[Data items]
══════════

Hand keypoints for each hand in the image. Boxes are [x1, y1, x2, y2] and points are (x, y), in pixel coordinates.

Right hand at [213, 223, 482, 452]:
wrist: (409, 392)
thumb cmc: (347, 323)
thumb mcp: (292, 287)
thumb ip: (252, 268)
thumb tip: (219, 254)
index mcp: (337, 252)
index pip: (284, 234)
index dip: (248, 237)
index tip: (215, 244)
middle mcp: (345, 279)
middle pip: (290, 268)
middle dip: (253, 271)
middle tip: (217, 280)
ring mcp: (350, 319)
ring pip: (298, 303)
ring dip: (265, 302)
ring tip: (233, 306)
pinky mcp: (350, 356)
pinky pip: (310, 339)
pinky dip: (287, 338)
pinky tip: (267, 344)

══════════

## [Your assignment]
Find every line above that contains the word "pinky", and return each one.

## [Solved exercise]
pinky mcp: (350, 356)
pinky pip: (310, 339)
pinky dip: (287, 338)
pinky tip: (267, 344)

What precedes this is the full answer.